◆ PROBLEM DESCRIPTION ◆
Pictures stay out; print the rest of the listing below exactly as it stands.

◆ SUPPLIED INFORMATION ◆
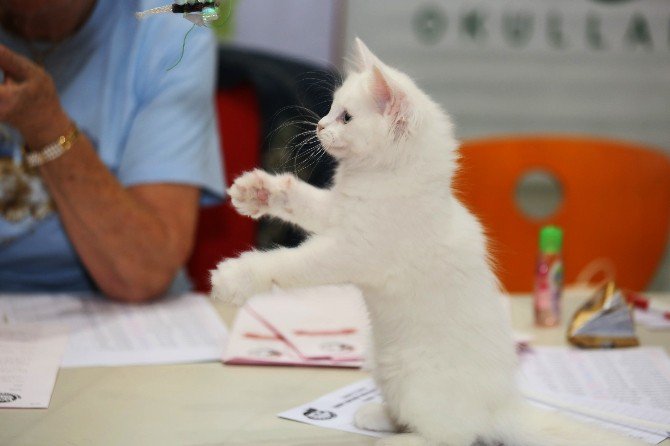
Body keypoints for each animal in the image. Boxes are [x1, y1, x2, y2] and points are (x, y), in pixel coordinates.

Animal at [213, 39, 648, 446]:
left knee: (450, 436)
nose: (319, 126)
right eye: (331, 109)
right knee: (411, 416)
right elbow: (302, 200)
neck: (387, 183)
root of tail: (500, 405)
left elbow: (287, 264)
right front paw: (259, 191)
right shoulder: (338, 213)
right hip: (382, 363)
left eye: (345, 116)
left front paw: (235, 276)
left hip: (416, 381)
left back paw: (396, 440)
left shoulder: (351, 252)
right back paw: (376, 416)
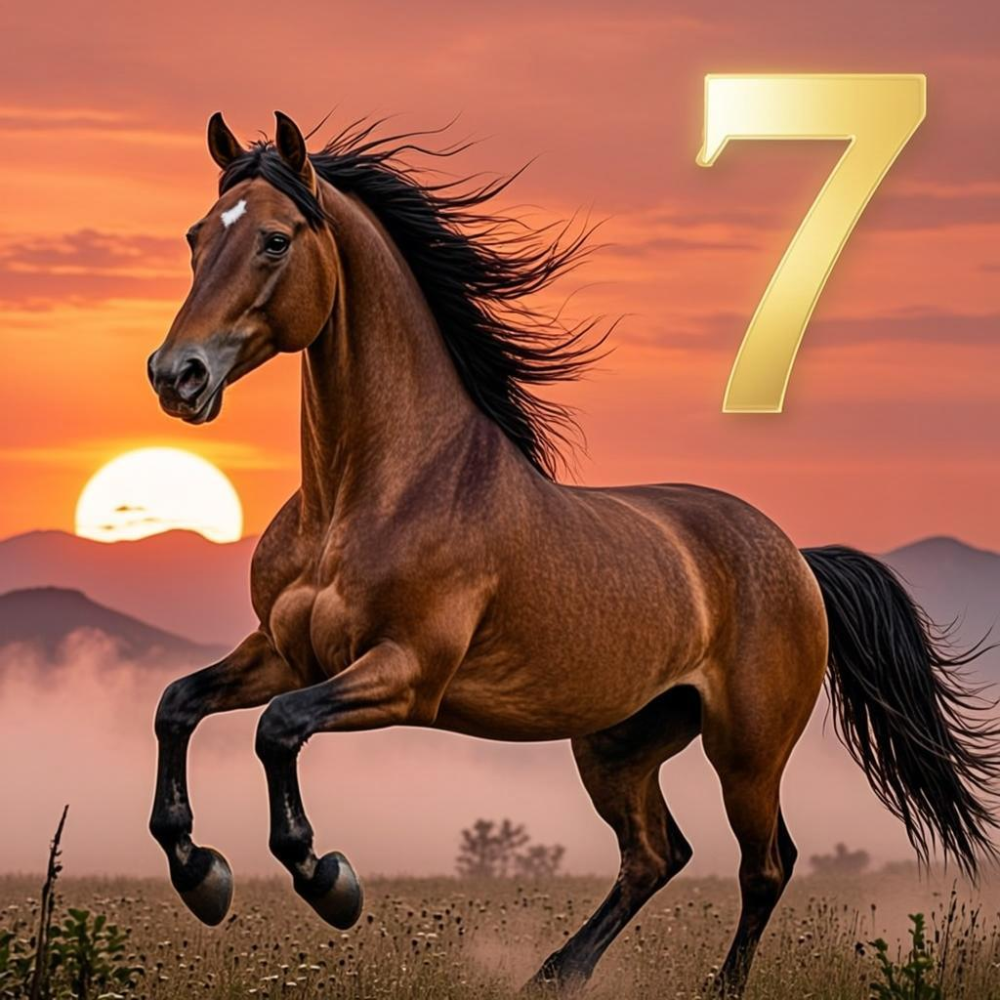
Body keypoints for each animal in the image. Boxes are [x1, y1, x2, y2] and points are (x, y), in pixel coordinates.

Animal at [146, 111, 999, 996]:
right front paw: (199, 873)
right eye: (197, 235)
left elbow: (277, 730)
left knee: (764, 864)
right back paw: (553, 973)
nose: (177, 375)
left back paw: (712, 986)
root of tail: (798, 557)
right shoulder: (285, 654)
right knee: (656, 854)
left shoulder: (406, 674)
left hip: (747, 750)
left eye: (275, 241)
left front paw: (328, 881)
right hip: (617, 743)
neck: (364, 498)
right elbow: (177, 704)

◆ PROBLEM SOLUTION ◆
Body keypoints for each animal in the image. Boxes are [x1, y1, x2, y2] and points are (x, y), in pixel coordinates.

Animal at [213, 39, 648, 446]:
left knee: (450, 436)
nose: (319, 126)
right eye: (331, 109)
right knee: (411, 416)
right elbow: (302, 200)
neck: (387, 183)
root of tail: (500, 405)
left elbow: (287, 264)
right front paw: (259, 191)
right shoulder: (338, 213)
right hip: (382, 363)
left eye: (345, 116)
left front paw: (235, 276)
left hip: (416, 381)
left back paw: (396, 440)
left shoulder: (351, 252)
right back paw: (376, 416)
Body keypoints for each animal in the image. Boxes are [x1, y1, x2, y2] and points are (x, y), in pixel coordinates.

Animal at [146, 111, 999, 996]:
right front paw: (199, 873)
right eye: (197, 235)
left elbow: (277, 730)
left knee: (764, 864)
right back paw: (553, 973)
nose: (177, 375)
left back paw: (712, 986)
root of tail: (798, 557)
right shoulder: (285, 654)
right knee: (656, 854)
left shoulder: (406, 674)
left hip: (747, 750)
left eye: (275, 241)
left front paw: (328, 881)
right hip: (617, 743)
neck: (364, 498)
right elbow: (177, 704)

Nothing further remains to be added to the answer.